University of Arkansas researchers seeking new ways to make healthcare more efficient and cost-effective have built a new kind of hospital: one that uses location aware systems, sensors, smart devices, radio-frequency identification and virtual reality.
Anyone can visit this hospital on “University of Arkansas” island in Second Life, a free online 3D virtual world. About 40 university students and six high school students from the EAST Initiative worked with professors Craig Thompson and Fran Hagstrom to create the virtual hospital and supply chain in Second Life.
The students have visited local hospitals to understand what needs to exist. They have created a building with patient rooms, intensive care, a diagnostics suite, a pharmacy and supply rooms. In Second Life, professors and students can create things that they believe will exist soon in the real world, and then interact with those items to see how they work.
“Students in my artificial intelligence class developed smart pill bottles that only the owner can open and that know their pill count, smart shelves that know when to re-order, a restocking robot, wheelchairs that follow way points and virtual RFID readers and tags,” said Thompson.
The students also created something that most avatars, or virtual beings within Second Life, lack – internal organs. Now the virtual doctors can perform virtual organ transplant operations.

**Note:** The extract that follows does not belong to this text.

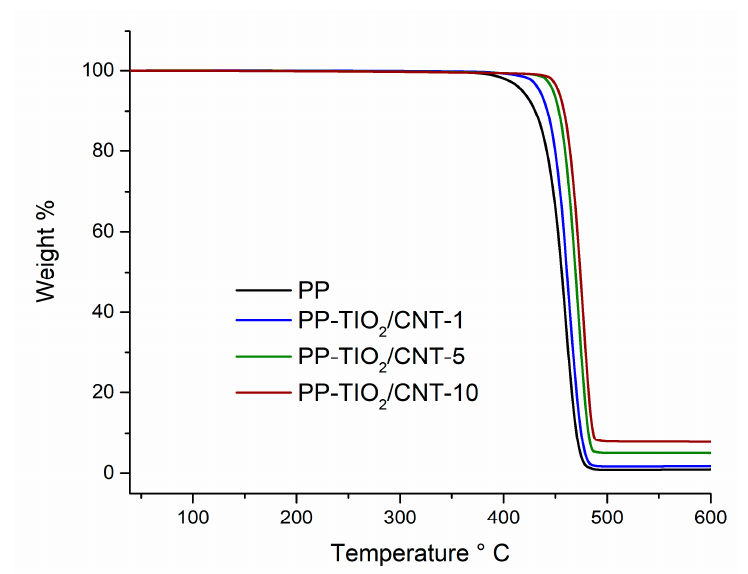
Figure 4. Thermogravimetric analysis of polypropylene (PP) and nanocomposites PP-TiO 2 / CNT (carbon nanotubes).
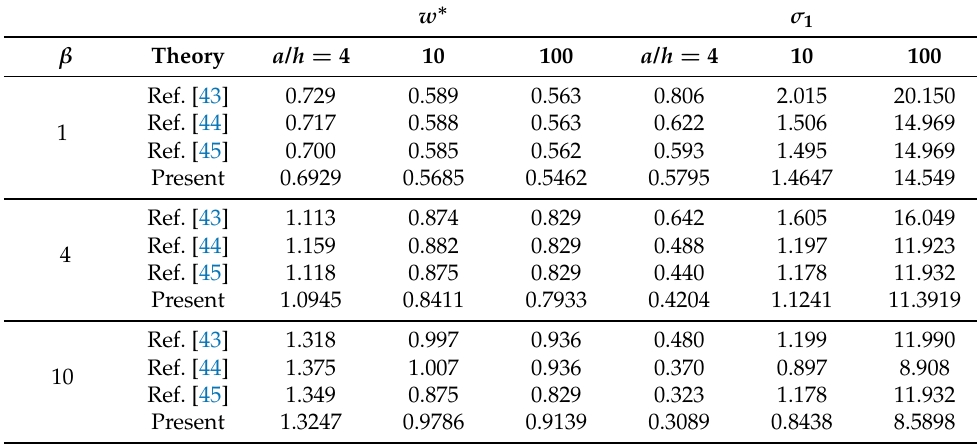
Table 2. Nondimensionalized deflection w ∗ ( 0 ) of and the in-plane normal stress σ 1 ( h /3 ) in FG square plates under sinusoidal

“We feel there is huge potential here – well beyond health care or the groups we have touched so far,” stated Adam Barnes, a staff member on the project. “The project is really about the future world we will all live in -- where every object is a network object and humans can communicate with things as well as they do with each other.”
“This program cuts across the boundaries of departments and colleges, with participants and ideas from the colleges of engineering, business, education and arts and sciences,” said Malcolm Williamson, who works with the project. Partners in the project include the Center for Innovation in Healthcare Logistics, the RFID Research Center, the Center for Advanced Spatial Technologies, the Arkansas Science & Technology Authority and the EAST Initiative.